BMS working on cost-cutting measures

Germany-based chemical and pharmaceutical company Bayer’s MaterialScience division’s margins are under pressure, due to an overcapacity and high energy/raw material costs, CEO Marijn Dekkers said recently, according to a report by Bloomberg. Speaking at a dinner hosted in Leverkusen, Dekkers said, “we must continue to lower costs.”

The company is in talks with labour representatives, but the CEO did not specify if job cuts were part of the plan, stating only of measures that will be "small adjustments” and will take place over the next three to four years. Dekkers also said that in recent years, chemical companies have increased output capacity in anticipation of rising demand in emerging markets.

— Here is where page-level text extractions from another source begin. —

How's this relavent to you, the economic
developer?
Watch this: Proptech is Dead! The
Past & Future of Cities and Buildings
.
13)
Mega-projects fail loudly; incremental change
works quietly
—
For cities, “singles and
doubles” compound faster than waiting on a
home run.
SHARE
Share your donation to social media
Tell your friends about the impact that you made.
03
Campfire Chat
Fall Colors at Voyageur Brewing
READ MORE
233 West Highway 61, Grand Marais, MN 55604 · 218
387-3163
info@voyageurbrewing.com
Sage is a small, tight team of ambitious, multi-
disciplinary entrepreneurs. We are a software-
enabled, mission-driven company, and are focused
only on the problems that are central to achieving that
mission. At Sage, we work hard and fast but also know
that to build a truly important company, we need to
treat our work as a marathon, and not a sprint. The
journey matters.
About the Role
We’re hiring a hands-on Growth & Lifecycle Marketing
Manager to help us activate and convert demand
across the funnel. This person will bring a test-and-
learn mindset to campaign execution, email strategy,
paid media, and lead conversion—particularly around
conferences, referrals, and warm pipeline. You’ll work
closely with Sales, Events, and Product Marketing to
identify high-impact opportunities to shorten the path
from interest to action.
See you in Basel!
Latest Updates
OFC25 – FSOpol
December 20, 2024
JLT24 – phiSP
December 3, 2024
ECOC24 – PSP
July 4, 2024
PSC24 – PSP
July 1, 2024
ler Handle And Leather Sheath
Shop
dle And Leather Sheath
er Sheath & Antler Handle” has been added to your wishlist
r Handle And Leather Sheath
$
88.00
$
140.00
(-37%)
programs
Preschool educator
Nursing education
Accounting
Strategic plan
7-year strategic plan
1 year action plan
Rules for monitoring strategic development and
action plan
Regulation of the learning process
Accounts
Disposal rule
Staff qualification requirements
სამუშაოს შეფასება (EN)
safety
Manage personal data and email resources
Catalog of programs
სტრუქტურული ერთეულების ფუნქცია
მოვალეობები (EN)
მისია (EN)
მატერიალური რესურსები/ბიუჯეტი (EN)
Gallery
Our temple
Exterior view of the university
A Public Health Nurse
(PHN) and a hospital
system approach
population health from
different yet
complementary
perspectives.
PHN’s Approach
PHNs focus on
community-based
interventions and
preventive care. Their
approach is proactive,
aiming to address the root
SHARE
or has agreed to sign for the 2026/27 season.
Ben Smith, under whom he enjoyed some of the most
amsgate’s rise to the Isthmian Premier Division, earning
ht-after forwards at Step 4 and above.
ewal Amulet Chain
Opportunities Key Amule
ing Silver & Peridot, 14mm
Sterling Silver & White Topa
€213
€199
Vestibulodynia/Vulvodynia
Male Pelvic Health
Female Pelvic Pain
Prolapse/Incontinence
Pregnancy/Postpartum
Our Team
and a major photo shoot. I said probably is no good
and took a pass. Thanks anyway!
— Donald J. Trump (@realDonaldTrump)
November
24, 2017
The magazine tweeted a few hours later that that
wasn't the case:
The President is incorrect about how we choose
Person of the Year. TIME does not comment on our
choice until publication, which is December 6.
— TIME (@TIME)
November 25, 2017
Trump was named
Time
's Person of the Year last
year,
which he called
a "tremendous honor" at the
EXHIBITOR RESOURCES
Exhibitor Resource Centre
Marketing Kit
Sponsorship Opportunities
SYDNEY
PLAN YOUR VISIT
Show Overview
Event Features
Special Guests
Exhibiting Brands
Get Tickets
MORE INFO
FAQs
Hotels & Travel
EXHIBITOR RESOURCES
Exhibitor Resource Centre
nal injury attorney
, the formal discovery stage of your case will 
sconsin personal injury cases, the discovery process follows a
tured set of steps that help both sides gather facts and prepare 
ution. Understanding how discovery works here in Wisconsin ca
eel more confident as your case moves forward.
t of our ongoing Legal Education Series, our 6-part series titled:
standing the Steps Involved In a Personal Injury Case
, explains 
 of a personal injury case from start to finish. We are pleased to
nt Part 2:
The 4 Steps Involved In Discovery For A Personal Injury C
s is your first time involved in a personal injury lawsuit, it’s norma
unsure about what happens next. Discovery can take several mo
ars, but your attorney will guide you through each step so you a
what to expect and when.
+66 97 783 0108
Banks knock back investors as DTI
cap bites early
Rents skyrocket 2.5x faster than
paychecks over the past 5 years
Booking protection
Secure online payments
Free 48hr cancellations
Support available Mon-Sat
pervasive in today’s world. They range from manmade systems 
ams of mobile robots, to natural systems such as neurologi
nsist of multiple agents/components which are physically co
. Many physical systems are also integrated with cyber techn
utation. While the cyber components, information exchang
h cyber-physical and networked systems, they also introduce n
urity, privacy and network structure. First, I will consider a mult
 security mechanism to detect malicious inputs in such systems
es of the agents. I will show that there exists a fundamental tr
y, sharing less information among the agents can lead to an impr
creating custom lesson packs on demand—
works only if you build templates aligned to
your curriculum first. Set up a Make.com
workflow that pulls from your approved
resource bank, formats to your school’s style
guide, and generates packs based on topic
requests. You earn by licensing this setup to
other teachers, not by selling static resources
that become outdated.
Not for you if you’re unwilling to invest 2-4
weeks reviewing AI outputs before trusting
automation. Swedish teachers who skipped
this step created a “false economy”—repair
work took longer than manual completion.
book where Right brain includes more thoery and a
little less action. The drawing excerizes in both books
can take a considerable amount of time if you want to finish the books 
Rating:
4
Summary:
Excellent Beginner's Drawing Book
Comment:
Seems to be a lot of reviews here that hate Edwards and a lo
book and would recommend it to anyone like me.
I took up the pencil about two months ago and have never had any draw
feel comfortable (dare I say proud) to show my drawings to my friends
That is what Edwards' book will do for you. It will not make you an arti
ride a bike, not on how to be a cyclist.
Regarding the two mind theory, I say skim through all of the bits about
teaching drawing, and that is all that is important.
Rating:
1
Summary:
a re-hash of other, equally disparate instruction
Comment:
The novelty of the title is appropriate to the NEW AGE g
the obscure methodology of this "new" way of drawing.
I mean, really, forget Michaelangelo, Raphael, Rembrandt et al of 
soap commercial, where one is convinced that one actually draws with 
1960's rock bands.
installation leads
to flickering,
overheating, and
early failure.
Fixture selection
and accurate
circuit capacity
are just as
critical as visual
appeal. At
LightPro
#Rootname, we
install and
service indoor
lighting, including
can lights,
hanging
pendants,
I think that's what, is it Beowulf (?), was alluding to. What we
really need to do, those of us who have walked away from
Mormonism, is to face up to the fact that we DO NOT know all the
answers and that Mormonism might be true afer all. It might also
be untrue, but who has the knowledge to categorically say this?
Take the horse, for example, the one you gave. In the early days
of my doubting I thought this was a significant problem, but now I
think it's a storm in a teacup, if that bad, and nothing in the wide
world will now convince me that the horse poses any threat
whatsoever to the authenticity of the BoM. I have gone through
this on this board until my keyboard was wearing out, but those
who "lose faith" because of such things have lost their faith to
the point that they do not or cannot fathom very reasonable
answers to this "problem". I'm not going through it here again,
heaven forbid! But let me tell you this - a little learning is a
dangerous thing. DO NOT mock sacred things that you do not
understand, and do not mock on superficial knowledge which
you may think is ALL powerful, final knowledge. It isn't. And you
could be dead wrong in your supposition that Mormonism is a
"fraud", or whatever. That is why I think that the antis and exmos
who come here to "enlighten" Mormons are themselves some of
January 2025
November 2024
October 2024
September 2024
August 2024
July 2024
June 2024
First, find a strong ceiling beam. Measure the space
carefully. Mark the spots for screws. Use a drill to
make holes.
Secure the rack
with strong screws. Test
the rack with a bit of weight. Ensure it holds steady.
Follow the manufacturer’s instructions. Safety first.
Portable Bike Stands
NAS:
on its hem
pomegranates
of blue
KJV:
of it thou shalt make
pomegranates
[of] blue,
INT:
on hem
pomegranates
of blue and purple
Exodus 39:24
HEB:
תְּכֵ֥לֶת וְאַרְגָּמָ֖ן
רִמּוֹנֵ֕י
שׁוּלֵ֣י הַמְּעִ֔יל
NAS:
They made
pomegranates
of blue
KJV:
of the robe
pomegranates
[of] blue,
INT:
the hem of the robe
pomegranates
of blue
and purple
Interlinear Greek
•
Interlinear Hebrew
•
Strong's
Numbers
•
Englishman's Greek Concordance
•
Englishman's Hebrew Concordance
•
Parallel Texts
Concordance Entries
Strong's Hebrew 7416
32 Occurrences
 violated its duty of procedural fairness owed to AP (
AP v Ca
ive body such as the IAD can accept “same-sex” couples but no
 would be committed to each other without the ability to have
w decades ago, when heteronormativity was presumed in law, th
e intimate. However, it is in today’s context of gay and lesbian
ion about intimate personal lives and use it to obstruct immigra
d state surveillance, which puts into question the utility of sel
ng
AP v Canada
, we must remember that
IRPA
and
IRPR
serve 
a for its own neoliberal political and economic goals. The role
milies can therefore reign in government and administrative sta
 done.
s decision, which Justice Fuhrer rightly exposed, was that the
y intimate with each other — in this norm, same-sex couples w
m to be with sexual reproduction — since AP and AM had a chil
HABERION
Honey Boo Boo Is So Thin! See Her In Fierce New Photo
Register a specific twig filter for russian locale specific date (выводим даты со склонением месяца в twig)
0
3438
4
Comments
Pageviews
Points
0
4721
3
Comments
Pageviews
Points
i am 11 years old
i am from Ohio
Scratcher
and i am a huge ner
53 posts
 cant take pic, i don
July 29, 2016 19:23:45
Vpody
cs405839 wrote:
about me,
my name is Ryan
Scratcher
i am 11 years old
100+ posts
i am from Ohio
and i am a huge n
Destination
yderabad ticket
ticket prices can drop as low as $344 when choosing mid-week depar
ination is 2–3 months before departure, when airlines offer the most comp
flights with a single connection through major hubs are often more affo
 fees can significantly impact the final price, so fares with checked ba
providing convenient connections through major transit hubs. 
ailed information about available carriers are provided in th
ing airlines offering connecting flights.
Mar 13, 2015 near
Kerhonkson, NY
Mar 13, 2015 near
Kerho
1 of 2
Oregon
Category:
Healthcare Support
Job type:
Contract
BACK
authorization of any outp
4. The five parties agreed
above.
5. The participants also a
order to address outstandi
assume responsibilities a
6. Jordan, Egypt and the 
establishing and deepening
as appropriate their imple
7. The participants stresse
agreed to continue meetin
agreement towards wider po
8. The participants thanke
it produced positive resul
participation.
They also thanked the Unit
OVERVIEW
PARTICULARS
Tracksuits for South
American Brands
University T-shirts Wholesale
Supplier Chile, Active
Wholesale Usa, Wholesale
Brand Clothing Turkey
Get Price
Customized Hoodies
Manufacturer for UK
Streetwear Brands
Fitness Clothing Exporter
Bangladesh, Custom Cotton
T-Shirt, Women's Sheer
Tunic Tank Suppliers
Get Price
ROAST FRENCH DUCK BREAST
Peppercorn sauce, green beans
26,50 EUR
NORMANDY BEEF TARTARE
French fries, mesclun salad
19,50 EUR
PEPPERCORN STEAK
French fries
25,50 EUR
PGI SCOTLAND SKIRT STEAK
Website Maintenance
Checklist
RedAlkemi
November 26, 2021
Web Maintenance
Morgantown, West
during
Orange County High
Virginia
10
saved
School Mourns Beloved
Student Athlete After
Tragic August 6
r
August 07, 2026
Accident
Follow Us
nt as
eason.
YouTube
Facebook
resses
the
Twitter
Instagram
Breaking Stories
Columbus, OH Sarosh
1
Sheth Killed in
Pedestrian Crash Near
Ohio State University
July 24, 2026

However, some of these markets are slowing down, particularly China, and overcapacity is making it difficult to pass on higher costs to customers, he noted.

And though analysts have speculated the company will sell or spin off the division, Dekkers said he sees no pressing need for such a deal.

BMS cut its forecast in July. The unit’s second-quarter earnings before interest, taxes, depreciation, amortisation and special items, dropped 29% while sales fell 2.7%, the second consecutive quarter that the unit’s sales and earnings had fallen. By contrast, Bayer’s pharmaceutical unit has had a successful run while the crop science agriculture unit may add at least EUR4 billion in revenue, Dekkers said.